Transcranial magnetic stimulation and magnetic resonance spectroscopy: Opportunities for a bimodal approach in human neuroscience

Over the last decade, there has been an increasing number of studies combining transcranial magnetic stimulation (TMS) and magnetic resonance spectroscopy (MRS). MRS provides a manner to non-invasively investigate molecular concentrations in the living brain and thus identify metabolites involved in physiological and pathological processes. Particularly the MRS-detectable metabolites glutamate, the major excitatory neurotransmitter, and gamma-aminobutyric acid (GABA), the major inhibitory neurotransmitter, are of interest when combining TMS and MRS. TMS is a non-invasive brain stimulation technique that can be applied either as a neuromodulation or neurostimulation tool, specifically targeting glutamatergic and GABAergic mechanisms.

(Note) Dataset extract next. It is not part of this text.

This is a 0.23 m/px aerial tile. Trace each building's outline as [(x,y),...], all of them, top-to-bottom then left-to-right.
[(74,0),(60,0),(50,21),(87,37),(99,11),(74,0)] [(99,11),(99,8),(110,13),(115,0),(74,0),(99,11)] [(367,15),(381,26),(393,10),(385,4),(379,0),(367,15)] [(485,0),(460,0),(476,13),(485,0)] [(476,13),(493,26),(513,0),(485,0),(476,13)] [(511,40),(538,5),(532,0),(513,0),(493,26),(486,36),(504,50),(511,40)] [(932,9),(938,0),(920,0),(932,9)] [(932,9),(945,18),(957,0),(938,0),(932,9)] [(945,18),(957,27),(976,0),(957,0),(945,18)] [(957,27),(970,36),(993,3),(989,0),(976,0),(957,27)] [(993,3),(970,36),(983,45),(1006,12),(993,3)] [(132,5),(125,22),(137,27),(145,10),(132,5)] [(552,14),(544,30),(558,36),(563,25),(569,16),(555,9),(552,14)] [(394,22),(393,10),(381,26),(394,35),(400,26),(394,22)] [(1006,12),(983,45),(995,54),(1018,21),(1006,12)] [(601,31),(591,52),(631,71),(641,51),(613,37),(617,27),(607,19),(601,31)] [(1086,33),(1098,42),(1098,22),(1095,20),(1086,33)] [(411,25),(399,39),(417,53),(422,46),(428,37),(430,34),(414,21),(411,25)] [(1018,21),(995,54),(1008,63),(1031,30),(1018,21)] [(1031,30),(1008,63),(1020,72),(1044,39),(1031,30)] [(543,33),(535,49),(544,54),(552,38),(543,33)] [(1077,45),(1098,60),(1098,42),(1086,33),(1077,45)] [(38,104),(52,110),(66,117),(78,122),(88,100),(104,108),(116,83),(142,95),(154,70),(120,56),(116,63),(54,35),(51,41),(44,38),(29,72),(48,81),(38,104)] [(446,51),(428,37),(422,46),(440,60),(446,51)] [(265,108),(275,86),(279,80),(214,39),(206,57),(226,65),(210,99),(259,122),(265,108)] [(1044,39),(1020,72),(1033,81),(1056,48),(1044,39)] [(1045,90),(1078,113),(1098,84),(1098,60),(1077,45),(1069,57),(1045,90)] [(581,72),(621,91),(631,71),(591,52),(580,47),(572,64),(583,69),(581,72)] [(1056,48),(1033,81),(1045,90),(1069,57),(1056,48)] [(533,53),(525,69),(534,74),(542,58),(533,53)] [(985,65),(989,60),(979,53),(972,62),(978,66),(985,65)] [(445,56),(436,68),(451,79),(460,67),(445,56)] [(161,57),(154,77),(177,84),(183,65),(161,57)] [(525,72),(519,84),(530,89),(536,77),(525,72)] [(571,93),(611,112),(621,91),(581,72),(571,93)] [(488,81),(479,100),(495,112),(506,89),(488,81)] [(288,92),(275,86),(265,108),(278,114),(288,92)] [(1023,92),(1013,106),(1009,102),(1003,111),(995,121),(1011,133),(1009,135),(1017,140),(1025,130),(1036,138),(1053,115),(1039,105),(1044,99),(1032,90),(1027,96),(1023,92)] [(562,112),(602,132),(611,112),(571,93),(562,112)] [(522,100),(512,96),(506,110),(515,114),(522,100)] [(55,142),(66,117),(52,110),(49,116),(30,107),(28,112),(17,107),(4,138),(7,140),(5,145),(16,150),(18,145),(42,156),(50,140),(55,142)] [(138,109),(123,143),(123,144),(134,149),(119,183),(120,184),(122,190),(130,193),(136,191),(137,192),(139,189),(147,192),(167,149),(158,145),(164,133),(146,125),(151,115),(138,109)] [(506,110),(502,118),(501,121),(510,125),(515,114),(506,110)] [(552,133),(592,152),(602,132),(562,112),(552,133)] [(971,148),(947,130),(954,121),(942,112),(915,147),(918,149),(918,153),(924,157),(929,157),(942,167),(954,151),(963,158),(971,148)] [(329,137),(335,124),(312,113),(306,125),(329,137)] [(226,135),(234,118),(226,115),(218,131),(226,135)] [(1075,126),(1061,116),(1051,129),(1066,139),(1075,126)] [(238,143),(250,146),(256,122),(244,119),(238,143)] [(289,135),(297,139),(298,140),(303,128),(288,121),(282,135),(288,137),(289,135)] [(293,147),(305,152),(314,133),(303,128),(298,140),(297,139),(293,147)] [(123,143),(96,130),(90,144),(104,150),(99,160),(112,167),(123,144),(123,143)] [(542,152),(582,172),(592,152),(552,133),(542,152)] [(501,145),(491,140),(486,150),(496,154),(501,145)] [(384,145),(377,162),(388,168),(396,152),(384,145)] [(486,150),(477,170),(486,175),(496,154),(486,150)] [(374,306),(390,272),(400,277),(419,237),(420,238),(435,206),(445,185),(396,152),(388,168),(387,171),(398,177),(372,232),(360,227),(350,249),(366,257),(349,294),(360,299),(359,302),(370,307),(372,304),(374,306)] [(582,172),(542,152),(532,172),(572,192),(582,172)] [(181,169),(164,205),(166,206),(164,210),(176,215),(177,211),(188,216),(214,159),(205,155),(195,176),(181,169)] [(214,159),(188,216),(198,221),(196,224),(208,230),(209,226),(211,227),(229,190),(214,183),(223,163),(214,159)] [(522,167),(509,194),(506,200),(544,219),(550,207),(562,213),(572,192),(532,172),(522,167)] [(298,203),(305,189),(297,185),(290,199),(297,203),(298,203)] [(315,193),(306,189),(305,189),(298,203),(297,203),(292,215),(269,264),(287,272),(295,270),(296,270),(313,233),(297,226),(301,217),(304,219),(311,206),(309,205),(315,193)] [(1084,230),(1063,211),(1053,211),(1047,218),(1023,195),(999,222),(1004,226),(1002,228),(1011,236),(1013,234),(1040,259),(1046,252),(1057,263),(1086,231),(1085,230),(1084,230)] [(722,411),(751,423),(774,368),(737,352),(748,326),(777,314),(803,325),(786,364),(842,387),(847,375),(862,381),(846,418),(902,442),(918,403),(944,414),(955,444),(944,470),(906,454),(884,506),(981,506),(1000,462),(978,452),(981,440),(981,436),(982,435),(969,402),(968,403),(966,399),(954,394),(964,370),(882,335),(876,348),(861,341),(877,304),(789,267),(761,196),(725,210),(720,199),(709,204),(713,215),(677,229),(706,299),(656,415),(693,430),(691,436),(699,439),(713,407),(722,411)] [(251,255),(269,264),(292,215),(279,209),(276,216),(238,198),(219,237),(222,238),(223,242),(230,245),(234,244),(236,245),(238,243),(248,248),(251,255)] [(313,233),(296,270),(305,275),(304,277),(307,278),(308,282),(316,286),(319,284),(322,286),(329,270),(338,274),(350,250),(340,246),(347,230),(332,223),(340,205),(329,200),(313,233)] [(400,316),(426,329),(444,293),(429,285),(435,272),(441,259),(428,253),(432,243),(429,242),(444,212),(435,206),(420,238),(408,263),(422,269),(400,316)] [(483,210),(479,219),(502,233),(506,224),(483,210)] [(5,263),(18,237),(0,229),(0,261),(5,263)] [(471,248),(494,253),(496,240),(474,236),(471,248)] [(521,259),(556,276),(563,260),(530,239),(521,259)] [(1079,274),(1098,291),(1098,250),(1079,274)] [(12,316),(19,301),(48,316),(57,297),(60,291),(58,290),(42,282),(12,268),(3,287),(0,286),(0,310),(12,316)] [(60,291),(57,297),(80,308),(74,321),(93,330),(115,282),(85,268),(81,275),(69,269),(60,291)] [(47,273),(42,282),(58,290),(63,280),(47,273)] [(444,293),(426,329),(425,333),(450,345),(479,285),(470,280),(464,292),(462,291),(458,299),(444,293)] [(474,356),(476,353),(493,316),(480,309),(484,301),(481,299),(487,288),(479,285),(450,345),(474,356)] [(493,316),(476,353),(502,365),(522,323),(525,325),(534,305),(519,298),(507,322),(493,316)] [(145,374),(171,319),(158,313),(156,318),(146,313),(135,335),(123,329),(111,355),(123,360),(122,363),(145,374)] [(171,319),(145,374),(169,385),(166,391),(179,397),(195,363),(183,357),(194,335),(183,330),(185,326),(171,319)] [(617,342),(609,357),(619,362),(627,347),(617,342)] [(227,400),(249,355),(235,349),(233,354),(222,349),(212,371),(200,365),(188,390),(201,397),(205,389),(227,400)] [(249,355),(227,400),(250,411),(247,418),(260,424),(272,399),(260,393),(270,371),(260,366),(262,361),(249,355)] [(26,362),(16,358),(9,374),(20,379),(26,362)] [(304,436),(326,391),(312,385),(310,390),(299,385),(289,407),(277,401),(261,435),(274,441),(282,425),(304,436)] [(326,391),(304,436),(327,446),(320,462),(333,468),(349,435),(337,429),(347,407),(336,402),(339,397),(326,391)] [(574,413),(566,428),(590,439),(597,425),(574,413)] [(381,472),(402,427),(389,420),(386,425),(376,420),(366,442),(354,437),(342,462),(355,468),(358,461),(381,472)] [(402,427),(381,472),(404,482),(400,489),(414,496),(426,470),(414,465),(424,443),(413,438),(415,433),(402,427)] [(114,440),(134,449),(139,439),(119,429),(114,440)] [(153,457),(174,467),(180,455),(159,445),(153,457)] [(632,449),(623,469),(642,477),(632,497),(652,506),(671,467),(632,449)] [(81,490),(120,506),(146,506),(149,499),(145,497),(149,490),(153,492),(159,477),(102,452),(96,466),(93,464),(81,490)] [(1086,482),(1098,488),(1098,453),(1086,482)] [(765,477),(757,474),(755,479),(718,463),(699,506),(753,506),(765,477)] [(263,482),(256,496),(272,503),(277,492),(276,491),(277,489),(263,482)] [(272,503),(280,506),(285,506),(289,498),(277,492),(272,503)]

The combination of TMS and MRS can be used to evaluate alterations in brain metabolite levels following an interventional TMS protocol such as repetitive TMS (rTMS) or paired associative stimulation (PAS). MRS can also be combined with a variety of non-interventional TMS protocols to identify the interplay between brain metabolite levels and measures of excitability or receptor-mediated inhibition and facilitation. In this review, we provide an overview of studies performed in healthy and patient populations combining MRS and TMS, both as a measurement tool and as an intervention. TMS and MRS may reveal complementary and comprehensive information on glutamatergic and GABAergic neurotransmission. Potentially, connectivity changes and dedicated network interactions can be probed using the combined TMS-MRS approach. Considering the ongoing technical developments in both fields, combined studies hold future promise for investigations of brain network interactions and neurotransmission.Y

Automated summary

The combination of TMS and MRS is an effective way to study changes in molecular concentrations and neurotransmitter-related metabolites in the brain, particularly for neurotransmitters such as glutamate and GABA. This approach can evaluate alterations in brain metabolites following interventional TMS protocols, and also identify interactions between metabolite levels and measures of excitability or receptor-mediated inhibition and facilitation. TMS and MRS together provide comprehensive information on glutamatergic and GABAergic neurotransmission and hold promise for studying brain network interactions and neurotransmission.